## WORK REQUEST
Reproduce only the lines that run from the line with "de Berrante mantém" to the last line of the material, both ends included, exactly as they appear.

## RECORDED DATA
== Segment start ==
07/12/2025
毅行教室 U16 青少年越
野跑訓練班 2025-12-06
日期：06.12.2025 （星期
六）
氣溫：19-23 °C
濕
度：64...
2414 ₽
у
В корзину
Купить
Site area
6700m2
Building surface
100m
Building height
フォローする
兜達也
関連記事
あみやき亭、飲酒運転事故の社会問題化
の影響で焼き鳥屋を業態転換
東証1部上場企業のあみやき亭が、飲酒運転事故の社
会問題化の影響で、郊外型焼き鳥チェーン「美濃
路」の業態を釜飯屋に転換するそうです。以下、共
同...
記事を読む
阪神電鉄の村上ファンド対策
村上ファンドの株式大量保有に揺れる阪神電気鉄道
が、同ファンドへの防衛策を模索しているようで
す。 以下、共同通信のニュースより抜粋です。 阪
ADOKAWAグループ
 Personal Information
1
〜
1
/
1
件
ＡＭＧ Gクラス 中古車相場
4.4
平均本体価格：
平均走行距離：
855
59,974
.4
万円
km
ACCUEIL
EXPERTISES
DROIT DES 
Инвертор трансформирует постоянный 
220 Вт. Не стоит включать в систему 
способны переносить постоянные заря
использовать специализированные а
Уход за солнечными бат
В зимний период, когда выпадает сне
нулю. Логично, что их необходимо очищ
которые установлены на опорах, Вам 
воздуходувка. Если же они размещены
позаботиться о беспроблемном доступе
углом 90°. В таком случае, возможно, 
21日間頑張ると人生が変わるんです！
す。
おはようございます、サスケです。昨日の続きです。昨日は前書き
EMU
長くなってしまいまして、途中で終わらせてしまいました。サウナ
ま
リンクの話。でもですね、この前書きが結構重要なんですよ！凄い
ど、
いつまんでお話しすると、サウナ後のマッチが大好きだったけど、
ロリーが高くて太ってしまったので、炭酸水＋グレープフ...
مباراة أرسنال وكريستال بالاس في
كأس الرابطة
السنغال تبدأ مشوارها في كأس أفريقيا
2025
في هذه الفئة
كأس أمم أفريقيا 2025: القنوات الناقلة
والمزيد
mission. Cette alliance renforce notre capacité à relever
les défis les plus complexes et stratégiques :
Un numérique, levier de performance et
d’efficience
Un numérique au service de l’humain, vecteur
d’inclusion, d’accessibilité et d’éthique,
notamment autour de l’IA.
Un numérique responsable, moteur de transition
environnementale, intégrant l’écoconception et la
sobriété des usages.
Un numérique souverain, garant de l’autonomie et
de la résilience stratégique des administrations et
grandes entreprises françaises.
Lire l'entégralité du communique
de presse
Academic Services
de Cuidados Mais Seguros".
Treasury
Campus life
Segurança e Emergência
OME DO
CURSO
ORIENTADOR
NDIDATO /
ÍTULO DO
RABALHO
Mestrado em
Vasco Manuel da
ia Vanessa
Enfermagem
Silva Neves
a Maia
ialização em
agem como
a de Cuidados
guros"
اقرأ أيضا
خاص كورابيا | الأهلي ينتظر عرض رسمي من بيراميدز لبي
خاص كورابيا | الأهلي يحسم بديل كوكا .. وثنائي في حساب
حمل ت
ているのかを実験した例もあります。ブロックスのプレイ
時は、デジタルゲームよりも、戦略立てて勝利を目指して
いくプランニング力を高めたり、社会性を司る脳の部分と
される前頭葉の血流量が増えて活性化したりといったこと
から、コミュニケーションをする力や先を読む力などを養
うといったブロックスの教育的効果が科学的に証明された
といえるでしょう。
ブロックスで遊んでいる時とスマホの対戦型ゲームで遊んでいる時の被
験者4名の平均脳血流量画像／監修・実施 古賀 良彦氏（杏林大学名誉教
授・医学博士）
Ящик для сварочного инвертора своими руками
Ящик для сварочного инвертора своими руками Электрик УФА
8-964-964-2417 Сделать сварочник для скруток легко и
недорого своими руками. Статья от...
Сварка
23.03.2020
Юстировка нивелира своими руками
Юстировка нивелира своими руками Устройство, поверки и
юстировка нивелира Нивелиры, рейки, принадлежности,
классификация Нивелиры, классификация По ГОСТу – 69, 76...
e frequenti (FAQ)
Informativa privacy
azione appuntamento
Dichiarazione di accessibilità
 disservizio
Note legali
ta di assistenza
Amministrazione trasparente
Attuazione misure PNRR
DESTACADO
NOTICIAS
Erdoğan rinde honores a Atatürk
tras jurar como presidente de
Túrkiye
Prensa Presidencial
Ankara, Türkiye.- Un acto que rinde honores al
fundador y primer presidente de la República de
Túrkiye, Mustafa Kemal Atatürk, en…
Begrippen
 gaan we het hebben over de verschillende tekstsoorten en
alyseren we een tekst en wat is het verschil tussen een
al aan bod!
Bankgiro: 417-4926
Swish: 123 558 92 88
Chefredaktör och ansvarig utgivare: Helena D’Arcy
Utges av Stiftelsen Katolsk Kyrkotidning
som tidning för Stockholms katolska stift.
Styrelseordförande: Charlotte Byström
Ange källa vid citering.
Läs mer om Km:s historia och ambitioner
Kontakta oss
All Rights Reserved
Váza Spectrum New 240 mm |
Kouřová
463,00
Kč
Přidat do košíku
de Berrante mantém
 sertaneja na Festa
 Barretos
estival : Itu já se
== Segment end ==
## ANSWER BOX
de Berrante mantém
 sertaneja na Festa
 Barretos
estival : Itu já se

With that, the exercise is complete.